Denied of government policy support and a victim of low prices, the Indian sugar mill industry finds itself in the pits, says industry official Om Prakash Dhanuka. He points out “nothing will describe it more tellingly than leading sugar groups losing appetite to grow capacity by acquisition of factories or building greenfield mills. Unlike other industries and services sector, sugar has failed to attract any foreign investment even though the government allows majority ownership of sugar factories by offshore corporate bodies.”
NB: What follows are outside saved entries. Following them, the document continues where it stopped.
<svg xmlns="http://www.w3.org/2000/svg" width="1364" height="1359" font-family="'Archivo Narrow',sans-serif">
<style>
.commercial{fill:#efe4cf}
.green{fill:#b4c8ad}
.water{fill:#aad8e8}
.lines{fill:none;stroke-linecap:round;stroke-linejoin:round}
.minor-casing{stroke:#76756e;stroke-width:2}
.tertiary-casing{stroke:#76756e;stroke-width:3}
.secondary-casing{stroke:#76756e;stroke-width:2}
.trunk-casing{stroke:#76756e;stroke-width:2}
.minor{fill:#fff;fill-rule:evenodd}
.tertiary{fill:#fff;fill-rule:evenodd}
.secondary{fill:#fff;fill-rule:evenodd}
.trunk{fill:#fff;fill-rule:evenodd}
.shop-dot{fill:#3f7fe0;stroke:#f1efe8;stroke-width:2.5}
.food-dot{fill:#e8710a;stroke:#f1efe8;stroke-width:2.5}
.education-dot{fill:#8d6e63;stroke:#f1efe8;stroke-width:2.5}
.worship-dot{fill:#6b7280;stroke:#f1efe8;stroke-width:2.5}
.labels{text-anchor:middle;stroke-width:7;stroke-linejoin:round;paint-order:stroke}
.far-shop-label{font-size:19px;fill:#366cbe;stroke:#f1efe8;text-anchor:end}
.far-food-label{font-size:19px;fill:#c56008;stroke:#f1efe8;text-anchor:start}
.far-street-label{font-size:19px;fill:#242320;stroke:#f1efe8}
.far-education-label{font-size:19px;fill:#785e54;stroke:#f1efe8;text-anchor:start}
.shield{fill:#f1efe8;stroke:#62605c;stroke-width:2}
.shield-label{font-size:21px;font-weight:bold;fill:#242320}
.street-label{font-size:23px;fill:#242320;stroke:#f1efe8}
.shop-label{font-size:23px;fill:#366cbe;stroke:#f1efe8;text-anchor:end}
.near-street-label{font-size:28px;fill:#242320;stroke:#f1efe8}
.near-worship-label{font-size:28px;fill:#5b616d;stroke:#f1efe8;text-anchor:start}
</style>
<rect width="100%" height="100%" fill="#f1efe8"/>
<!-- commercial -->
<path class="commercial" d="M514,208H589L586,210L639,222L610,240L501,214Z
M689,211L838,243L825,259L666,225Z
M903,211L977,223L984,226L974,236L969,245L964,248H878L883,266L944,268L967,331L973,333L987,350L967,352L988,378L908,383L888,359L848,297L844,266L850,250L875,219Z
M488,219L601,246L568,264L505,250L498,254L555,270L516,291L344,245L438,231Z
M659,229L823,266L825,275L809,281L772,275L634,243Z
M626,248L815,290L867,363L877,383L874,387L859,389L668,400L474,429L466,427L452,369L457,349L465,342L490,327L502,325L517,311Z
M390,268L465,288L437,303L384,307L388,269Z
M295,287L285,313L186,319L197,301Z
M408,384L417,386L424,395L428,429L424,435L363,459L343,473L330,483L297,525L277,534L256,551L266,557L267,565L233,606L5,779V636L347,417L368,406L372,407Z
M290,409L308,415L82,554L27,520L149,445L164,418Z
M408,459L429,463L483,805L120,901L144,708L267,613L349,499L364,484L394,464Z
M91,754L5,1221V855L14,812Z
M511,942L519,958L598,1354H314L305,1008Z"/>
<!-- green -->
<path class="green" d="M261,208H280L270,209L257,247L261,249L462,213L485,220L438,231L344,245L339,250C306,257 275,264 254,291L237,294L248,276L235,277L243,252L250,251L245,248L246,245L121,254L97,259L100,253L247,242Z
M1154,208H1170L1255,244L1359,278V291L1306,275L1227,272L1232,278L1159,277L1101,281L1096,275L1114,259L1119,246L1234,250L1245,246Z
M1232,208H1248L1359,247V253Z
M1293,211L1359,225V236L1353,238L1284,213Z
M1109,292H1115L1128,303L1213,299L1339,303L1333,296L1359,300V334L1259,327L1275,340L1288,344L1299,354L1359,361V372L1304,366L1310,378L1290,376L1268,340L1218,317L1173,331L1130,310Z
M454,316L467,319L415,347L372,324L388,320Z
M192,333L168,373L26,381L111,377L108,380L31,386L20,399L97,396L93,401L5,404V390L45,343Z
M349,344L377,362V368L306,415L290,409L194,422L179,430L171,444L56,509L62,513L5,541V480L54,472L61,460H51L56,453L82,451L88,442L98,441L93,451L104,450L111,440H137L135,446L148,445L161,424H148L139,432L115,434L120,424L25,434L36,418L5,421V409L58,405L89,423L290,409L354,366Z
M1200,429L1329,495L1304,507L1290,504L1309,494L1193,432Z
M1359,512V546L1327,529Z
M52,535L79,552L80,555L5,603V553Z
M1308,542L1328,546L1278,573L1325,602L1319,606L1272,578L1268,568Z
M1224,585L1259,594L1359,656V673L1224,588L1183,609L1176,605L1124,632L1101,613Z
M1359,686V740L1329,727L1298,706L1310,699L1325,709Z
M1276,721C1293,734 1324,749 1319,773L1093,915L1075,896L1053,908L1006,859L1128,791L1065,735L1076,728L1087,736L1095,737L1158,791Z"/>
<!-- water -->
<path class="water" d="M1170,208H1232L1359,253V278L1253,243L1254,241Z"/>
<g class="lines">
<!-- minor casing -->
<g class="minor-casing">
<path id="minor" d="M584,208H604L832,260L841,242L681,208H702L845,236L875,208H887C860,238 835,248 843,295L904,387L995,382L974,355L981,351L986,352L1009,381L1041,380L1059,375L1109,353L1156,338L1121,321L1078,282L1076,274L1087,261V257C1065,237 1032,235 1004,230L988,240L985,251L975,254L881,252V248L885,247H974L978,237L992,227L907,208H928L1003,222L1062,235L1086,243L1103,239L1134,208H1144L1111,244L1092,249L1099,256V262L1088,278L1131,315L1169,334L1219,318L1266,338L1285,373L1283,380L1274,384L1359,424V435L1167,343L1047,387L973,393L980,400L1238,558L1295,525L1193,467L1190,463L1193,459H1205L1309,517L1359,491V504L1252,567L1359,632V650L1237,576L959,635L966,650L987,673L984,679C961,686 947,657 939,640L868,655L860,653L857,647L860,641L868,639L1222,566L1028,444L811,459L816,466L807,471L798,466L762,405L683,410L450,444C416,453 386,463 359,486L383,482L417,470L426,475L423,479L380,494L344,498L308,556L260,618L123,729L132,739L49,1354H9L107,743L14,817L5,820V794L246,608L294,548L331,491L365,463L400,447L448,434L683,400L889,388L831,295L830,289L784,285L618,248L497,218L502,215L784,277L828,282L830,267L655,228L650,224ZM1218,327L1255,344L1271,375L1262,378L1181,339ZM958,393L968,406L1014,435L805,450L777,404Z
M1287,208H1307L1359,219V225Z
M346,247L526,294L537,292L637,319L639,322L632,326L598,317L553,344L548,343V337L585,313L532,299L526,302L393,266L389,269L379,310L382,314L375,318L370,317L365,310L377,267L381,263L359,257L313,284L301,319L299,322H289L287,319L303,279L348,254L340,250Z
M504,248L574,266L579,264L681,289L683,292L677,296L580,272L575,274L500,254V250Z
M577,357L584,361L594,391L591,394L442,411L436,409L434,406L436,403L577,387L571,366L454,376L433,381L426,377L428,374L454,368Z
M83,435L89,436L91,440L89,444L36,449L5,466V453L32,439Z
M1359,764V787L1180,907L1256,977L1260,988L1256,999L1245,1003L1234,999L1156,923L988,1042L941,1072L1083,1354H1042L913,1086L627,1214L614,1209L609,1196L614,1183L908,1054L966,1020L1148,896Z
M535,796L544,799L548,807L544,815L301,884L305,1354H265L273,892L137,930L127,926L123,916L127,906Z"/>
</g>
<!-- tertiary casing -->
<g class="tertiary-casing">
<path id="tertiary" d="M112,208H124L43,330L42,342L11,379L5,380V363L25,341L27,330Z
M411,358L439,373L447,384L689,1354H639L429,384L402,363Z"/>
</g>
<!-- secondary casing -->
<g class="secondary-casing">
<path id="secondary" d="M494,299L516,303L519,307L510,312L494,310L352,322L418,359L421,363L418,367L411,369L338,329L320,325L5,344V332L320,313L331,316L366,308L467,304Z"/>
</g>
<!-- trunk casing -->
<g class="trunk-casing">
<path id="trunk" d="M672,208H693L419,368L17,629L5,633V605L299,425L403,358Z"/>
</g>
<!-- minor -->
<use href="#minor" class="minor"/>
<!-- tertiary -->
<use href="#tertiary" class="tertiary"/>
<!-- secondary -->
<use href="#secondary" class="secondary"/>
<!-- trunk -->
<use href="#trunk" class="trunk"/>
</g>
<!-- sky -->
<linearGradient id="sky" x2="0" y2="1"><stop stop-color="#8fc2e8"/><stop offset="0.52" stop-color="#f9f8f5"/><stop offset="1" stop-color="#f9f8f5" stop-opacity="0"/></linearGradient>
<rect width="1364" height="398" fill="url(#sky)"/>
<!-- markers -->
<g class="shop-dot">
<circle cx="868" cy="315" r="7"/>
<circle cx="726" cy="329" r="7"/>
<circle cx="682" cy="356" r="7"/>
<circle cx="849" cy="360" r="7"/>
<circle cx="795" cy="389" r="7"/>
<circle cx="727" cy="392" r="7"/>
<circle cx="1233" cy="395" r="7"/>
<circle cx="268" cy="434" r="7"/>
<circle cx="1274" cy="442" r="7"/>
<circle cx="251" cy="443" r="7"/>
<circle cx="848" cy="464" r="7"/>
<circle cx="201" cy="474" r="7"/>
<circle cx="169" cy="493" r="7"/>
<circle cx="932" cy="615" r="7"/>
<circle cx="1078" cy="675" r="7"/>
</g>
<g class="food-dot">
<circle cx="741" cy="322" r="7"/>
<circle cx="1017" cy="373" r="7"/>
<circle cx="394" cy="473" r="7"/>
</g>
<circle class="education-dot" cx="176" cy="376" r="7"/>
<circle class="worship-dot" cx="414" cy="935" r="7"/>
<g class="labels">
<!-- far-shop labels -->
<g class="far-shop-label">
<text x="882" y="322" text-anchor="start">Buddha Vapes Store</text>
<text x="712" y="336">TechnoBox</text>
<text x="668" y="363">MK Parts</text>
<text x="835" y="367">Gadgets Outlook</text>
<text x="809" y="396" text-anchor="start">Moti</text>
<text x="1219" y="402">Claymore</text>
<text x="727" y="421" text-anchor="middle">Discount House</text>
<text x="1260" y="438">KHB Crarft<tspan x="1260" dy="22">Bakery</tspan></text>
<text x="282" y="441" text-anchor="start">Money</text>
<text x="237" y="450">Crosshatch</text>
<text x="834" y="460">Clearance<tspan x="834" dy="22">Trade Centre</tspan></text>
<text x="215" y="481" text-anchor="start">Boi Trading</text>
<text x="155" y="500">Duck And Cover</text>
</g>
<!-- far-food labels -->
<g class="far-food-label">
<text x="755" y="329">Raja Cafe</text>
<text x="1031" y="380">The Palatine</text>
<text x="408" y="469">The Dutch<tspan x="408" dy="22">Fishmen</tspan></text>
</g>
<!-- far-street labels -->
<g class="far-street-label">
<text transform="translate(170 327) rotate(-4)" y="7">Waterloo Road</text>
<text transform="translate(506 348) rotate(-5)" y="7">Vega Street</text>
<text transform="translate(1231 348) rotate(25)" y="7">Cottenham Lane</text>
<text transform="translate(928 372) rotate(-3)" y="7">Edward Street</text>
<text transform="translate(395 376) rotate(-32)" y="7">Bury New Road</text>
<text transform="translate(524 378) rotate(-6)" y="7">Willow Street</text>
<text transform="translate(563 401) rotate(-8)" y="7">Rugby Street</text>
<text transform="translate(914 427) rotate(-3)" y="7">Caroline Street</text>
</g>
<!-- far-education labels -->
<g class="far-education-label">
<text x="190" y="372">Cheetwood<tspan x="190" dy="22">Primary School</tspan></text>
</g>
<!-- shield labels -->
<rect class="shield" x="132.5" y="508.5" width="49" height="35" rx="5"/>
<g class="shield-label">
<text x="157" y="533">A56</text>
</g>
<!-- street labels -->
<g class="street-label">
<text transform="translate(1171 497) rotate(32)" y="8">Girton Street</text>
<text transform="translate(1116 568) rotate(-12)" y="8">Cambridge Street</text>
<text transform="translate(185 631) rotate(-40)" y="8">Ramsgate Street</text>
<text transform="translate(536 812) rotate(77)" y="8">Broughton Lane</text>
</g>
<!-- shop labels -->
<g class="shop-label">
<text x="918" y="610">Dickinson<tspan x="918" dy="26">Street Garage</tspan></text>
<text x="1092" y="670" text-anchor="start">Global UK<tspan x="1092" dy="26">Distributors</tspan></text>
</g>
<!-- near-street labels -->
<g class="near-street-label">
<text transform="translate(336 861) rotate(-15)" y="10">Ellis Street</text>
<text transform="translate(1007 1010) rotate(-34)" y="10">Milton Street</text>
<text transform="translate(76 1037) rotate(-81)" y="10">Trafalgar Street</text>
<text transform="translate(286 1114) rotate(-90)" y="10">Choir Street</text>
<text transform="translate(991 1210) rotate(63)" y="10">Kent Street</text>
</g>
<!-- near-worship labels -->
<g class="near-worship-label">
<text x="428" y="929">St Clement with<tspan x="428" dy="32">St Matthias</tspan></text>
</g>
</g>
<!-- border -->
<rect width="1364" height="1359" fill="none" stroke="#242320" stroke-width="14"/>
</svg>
Both Bajaj Hindustan, Asia’s largest sugar producer and once the blue chip Balrampur Chini rapidly grew cane crushing capacity in the past using both brownfield and greenfield routes hoping that at some point New Delhi and governments in cane growing states would come up with a basket of policies rewarding 50 million growers and over 500 operating factories. The self-proclaimed reforms-oriented government headed by Narendra Modi offered some policy support in June by way of raising import duty on sugar, restoring export incentive and offering interest free loans to the beleaguered industry to clear cane dues. But the industry’s hope that New Delhi will sanction linkage between sugar and cane prices and not let the cane growing states to go on arbitrarily decide cane prices remains unfulfilled, says Dhanuka.
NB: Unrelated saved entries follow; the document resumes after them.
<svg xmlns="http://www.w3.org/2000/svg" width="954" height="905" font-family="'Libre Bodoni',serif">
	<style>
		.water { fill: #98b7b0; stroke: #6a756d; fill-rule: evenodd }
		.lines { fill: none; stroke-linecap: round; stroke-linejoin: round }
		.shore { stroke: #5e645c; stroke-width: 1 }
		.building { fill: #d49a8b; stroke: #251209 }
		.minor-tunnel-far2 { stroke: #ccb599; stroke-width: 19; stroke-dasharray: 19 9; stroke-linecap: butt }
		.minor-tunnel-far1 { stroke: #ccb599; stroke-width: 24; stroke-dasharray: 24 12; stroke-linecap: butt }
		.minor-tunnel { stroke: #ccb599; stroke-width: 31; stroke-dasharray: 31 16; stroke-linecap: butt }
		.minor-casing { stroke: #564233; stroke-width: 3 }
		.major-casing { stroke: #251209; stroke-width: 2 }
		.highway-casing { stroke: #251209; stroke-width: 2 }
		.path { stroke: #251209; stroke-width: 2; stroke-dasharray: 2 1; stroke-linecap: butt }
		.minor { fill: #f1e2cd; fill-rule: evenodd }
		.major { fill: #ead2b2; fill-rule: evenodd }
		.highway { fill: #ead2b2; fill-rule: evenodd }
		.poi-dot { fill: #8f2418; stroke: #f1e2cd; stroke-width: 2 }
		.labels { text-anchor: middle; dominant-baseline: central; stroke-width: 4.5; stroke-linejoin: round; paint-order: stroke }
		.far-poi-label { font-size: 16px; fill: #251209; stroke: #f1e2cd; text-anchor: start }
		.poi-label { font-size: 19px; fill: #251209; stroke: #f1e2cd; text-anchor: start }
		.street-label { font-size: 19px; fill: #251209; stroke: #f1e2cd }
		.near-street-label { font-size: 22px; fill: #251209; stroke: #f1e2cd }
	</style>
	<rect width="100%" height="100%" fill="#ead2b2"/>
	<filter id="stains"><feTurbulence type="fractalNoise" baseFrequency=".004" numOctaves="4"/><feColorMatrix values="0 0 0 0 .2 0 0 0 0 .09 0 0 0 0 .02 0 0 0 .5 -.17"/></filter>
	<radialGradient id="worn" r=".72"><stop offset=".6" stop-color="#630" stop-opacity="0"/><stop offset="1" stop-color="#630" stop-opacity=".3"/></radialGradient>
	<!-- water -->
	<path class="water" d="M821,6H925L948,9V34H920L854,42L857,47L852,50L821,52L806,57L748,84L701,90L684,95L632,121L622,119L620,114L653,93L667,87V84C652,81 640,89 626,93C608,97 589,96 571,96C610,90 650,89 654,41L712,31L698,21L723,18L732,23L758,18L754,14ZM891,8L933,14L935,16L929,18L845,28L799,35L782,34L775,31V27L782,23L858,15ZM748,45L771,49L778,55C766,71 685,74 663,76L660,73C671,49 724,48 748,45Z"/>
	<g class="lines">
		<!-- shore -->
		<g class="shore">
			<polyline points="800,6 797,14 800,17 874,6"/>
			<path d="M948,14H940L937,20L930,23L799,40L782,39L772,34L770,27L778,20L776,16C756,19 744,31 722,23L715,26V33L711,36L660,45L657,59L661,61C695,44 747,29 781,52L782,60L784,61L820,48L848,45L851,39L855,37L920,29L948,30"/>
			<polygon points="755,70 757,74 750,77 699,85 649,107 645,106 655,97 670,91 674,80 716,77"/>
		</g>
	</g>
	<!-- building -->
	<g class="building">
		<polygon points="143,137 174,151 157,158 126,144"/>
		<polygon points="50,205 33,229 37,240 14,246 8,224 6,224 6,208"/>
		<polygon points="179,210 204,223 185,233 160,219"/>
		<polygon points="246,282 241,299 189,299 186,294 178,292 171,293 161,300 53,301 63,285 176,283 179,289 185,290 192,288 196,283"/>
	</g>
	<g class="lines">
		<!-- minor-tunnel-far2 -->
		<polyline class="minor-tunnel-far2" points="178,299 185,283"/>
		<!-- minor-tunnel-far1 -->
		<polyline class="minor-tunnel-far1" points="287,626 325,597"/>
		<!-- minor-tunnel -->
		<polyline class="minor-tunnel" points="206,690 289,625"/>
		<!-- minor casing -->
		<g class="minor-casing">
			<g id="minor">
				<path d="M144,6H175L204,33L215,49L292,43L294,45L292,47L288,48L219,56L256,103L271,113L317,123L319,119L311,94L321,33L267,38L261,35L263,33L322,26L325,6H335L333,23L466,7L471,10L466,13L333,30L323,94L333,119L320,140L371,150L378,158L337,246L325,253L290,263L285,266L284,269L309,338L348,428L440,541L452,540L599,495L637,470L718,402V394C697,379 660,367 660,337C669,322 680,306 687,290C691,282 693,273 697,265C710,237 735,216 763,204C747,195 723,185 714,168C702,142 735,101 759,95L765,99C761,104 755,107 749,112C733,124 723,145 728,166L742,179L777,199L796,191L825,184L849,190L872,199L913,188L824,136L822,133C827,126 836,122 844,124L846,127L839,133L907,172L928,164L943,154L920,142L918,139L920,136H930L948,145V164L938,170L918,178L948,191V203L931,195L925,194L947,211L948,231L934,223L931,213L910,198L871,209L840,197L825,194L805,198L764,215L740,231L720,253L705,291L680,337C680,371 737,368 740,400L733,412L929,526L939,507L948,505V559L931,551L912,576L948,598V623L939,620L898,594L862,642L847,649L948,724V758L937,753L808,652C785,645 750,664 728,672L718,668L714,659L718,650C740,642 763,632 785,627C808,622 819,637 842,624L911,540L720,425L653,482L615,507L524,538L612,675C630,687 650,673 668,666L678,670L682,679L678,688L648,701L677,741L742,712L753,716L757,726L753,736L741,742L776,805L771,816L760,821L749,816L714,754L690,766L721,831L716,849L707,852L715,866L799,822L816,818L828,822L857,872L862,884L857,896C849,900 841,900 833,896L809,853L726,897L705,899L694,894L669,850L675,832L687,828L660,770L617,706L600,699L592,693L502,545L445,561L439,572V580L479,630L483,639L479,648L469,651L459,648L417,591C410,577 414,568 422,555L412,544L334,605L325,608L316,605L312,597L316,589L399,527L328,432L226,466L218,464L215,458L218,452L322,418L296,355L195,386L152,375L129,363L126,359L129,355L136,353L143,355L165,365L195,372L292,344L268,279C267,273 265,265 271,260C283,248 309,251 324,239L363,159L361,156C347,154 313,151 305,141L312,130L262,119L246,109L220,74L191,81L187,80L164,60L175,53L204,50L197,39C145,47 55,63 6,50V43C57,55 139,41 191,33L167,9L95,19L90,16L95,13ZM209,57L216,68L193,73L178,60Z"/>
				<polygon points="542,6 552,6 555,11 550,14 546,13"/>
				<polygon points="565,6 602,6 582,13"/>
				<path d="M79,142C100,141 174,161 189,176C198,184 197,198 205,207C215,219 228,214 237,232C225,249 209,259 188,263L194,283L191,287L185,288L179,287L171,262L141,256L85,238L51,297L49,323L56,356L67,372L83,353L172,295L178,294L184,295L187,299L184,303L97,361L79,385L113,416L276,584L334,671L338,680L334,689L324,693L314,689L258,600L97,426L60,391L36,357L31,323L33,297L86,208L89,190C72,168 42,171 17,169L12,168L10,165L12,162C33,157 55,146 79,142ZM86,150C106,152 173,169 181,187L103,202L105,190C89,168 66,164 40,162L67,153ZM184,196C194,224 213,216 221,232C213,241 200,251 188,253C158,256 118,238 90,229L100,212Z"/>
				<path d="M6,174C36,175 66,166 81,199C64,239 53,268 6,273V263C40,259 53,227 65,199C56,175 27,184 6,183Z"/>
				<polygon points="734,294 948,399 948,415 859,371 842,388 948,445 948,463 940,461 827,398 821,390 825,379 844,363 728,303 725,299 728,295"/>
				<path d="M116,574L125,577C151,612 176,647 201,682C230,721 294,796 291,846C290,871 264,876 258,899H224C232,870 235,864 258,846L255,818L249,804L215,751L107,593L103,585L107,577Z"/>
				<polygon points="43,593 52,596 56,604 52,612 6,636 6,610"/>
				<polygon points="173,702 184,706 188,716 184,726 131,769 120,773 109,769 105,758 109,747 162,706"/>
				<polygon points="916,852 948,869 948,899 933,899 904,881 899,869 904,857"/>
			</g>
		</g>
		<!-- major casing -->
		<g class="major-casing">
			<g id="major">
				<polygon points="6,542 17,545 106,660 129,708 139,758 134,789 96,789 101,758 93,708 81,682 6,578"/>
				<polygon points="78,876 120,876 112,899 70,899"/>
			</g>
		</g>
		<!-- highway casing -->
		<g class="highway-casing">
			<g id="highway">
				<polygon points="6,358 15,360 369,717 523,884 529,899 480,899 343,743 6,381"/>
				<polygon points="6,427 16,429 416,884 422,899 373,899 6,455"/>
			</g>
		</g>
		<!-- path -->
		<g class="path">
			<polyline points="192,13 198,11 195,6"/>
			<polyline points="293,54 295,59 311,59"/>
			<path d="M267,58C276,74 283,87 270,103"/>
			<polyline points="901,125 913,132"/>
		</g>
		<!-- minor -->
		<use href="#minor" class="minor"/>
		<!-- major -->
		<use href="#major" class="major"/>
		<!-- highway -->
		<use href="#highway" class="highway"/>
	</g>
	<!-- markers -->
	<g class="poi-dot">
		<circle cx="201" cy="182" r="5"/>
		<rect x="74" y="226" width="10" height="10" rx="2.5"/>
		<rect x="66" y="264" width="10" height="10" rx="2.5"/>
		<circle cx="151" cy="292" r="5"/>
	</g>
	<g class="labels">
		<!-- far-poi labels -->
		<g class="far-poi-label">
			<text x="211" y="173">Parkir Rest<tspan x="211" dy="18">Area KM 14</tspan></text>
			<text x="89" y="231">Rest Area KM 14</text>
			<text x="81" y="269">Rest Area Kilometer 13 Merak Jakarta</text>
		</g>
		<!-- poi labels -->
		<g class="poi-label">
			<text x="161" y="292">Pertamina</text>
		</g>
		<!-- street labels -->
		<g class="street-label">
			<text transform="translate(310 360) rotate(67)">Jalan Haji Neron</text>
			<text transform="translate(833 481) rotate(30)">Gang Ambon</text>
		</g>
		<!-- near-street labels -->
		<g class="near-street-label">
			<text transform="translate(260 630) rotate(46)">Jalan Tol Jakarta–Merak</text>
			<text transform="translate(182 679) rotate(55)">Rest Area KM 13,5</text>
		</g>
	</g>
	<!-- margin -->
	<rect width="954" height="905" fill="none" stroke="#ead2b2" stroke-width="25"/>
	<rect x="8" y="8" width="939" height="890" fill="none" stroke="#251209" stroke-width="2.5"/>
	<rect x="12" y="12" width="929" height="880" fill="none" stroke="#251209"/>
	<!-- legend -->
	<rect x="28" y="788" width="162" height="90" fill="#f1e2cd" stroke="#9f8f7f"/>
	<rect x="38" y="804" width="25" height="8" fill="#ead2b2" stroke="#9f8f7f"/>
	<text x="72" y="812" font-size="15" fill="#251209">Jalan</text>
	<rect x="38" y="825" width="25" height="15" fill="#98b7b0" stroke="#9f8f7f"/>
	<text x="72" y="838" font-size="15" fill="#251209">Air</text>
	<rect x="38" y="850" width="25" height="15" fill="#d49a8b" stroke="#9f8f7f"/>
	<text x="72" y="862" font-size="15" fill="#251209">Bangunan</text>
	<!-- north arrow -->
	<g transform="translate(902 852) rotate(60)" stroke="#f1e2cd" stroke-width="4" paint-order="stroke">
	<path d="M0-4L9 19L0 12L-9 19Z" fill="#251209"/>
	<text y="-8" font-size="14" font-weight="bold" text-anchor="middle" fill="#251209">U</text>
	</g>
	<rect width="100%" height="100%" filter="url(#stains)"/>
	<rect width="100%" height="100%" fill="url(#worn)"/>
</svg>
A committee headed by eminent economist and former governor of the Reserve Bank of India C. Rangarajan has said salvation of the steadily deteriorating industry lies in a formula under which revenue from sale of sugar and its by-products like ethanol and power is shared between cane growers and factories in 75:25 ratio. What, however, calls for pondering is at current ex-factory prices of sugar, the recommended price sharing formula will leave both constituents high and dry. This then raises the issue of government intervention by way of compensating farmers to the extent that price sharing in difficult years doesn’t cover cane growing costs plus fair margin for growers. In this context, the Thai model of administering price sharing calls for New Delhi’s consideration. Thailand is incidentally the world’s second-largest exporter of sugar.
As if bumper sugar production four years in a row resulting in 2014/15 season opening with overflowing stocks of 7.5mt was not enough of a bearish influence, India will be the only exception among major producing countries to lift output from last year’s 24.3mt to 25.5mt or more this time, according to Dhanuka. Intense liquidity crunch resulting from factories not able to recover cane cost from sugar sale is forcing them to sell forward to international traders at “cheaper rates... Exports haven’t yet started. It’s an unviable situation,” says Indian Sugar Mills Association president A.Vellayan. “No wonder as the government is taking an unconscionably long time seeking clarity on sugar stocks and production outlook in the current season, export incentive has remained suspended since October. Overselling by mills in the domestic market and no export shipments happening in the absence of incentive have caused sugar price collapse without the bottom still to be found” says Dhanuka.
USDA’s Beijing bureau says Chinese sugar production will be down by about 1mt to 13.3mt. Reasons cited for production setback are lower sugar prices causing “returns on cane to fall below competing crops like fruits and cassava and damages earlier caused to cane plantings by “less-than-ideal weather and some typhoon damage” in China’s south eastern growing centres. Interestingly even while Chinese sugar use is forecast to rise 4%, the country, according to USDA, may end up importing 3.8mt down 300,000 tonnes year-on-year and the lowest since 2010/11. China has enormous stocks of sugar and by drawing from the inventory, it is going to keep imports in check. The country has decided to maintain the more than a decade-old annual low-tariff sugar import quota at 1.95mt in the current year. Chinese factories are lobbying the government hard for raising the out-of-quota tariff to 60% from the current 50%.